▸ Required work: Render the data below as a JSON list of strings, one string per line, omitting blank lines.

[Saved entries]
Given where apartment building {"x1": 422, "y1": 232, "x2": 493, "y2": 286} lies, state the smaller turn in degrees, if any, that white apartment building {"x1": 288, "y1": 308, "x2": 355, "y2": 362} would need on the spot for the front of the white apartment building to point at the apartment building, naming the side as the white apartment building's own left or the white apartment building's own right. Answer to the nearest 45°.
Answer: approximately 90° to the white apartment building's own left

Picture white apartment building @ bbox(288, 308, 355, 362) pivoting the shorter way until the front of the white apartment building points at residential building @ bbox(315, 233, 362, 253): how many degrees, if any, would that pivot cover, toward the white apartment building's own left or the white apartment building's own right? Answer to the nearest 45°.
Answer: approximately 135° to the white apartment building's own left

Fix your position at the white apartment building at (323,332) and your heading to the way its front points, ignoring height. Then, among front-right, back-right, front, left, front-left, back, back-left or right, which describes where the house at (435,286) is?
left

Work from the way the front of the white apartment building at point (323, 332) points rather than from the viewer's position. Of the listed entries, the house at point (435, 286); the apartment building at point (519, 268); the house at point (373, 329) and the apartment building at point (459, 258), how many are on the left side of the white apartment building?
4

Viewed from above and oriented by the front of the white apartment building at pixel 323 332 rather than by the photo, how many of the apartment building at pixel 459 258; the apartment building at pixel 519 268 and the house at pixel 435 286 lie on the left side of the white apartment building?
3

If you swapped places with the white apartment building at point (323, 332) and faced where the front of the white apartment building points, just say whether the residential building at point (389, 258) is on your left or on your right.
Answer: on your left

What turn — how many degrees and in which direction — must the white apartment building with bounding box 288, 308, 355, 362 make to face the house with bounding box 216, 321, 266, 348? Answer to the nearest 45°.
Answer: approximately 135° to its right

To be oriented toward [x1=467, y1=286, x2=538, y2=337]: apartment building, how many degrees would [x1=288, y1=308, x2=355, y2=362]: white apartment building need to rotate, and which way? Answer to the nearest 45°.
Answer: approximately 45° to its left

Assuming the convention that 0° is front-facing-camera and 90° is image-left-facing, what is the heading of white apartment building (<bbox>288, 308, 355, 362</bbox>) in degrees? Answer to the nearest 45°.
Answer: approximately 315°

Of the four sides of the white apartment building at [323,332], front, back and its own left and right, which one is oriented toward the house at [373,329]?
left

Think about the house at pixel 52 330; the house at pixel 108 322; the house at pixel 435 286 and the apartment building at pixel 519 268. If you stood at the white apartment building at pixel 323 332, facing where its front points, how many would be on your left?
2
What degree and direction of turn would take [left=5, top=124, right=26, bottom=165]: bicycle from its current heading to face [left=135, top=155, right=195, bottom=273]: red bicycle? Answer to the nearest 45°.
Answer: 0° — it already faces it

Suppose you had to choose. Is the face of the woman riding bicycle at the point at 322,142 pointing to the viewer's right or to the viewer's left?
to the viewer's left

▸ The completed task:
[
  "Given where apartment building {\"x1\": 422, \"y1\": 232, \"x2\": 493, \"y2\": 286} lies, state the smaller turn in degrees, if any, that white apartment building {\"x1\": 288, \"y1\": 308, \"x2\": 355, \"y2\": 362} would need on the spot for the front of the white apartment building to point at the apartment building, naming the side as the white apartment building's own left or the white apartment building's own right. Answer to the nearest 45°.",
  "Answer: approximately 90° to the white apartment building's own left",
  "Picture white apartment building @ bbox(288, 308, 355, 362) pivoting the shorter way until the front of the white apartment building points at residential building @ bbox(315, 233, 362, 253): how many degrees, if any, would that pivot cover, toward the white apartment building's own left or the white apartment building's own right? Answer to the nearest 45°.",
  "Answer: approximately 135° to the white apartment building's own left",
  "Fix your position at the white apartment building at (323,332) and your heading to the way its front points, ignoring height. Then, among front-right, back-right, front, left, front-left, back, back-left or right, which describes where the house at (435,286) is?",
  "left",
  "Work from the way the front of the white apartment building at point (323, 332) points rather than from the viewer's position. Of the listed entries, the house at point (435, 286); the apartment building at point (519, 268); the house at point (373, 329) and the apartment building at point (459, 258), how many are on the left side of the white apartment building?",
  "4",
  "Viewed from above and oriented by the front of the white apartment building at pixel 323 332 rather than by the photo, how many of the apartment building at pixel 459 258; the apartment building at pixel 519 268 and the house at pixel 435 286 lie on the left side of the white apartment building?",
  "3",
  "If you swapped places with the white apartment building at point (323, 332) and faced where the front of the white apartment building points, just say whether the residential building at point (389, 258) is on your left or on your right.",
  "Answer: on your left",
  "What turn — how many degrees and in which direction — must the white apartment building with bounding box 288, 308, 355, 362 make to face the house with bounding box 216, 321, 266, 348? Answer to the nearest 45°.",
  "Answer: approximately 135° to its right",
  "To be oriented toward [x1=467, y1=286, x2=538, y2=337]: apartment building, how many degrees would [x1=288, y1=308, x2=355, y2=362]: white apartment building need to rotate, and which way? Answer to the nearest 45°.",
  "Answer: approximately 45° to its left",
  "Assuming the convention that 0° is front-facing-camera and 90° is image-left-facing, what is the heading of white apartment building (<bbox>288, 308, 355, 362</bbox>) in degrees? Answer to the nearest 45°.",
  "Answer: approximately 315°",
  "Of the four sides of the white apartment building at [323,332], front, back and its own left and right, which one is oriented toward the house at [373,329]?",
  "left",
  "Think about the house at pixel 52 330; the house at pixel 108 322; the house at pixel 435 286 and the apartment building at pixel 519 268. If you stood at the white apartment building at pixel 323 332, facing where its front points, how many would be on your left?",
  "2",
  "What degree and direction of turn would take [left=5, top=124, right=26, bottom=165]: bicycle from its current heading to face [left=135, top=155, right=195, bottom=273]: red bicycle? Answer to the nearest 45°.",
  "Answer: 0° — it already faces it",
  "Suppose you had to choose. Is the face of the woman riding bicycle at the point at 322,142 pointing to the viewer's right or to the viewer's left?",
  "to the viewer's left"
]